### Records provided
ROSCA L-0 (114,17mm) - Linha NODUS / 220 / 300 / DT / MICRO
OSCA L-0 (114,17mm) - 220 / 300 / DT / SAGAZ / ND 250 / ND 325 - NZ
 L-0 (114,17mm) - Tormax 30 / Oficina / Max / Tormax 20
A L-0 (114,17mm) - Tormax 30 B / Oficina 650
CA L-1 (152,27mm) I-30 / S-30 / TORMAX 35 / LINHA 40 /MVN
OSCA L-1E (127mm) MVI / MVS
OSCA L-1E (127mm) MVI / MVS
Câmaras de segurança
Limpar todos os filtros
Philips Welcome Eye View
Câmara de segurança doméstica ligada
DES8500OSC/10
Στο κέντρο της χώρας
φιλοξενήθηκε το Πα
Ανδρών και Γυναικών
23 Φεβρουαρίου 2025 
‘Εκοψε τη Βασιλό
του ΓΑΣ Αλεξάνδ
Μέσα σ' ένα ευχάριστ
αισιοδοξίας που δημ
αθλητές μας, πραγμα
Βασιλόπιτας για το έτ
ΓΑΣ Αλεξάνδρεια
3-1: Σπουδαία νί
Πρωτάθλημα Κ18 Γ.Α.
==
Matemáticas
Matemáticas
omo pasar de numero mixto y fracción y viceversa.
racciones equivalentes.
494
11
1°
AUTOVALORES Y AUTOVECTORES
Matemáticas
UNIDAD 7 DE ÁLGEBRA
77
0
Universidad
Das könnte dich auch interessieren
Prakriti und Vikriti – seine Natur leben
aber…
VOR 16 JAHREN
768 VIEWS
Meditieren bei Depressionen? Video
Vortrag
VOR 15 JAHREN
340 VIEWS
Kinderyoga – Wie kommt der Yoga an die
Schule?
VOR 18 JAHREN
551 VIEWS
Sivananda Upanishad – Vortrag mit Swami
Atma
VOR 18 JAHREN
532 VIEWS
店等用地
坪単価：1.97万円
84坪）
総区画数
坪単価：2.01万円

### What you need to do
Pick out each row above that contains the string "VIEWS", and copy those rows.

### Result below
768 VIEWS
340 VIEWS
551 VIEWS
532 VIEWS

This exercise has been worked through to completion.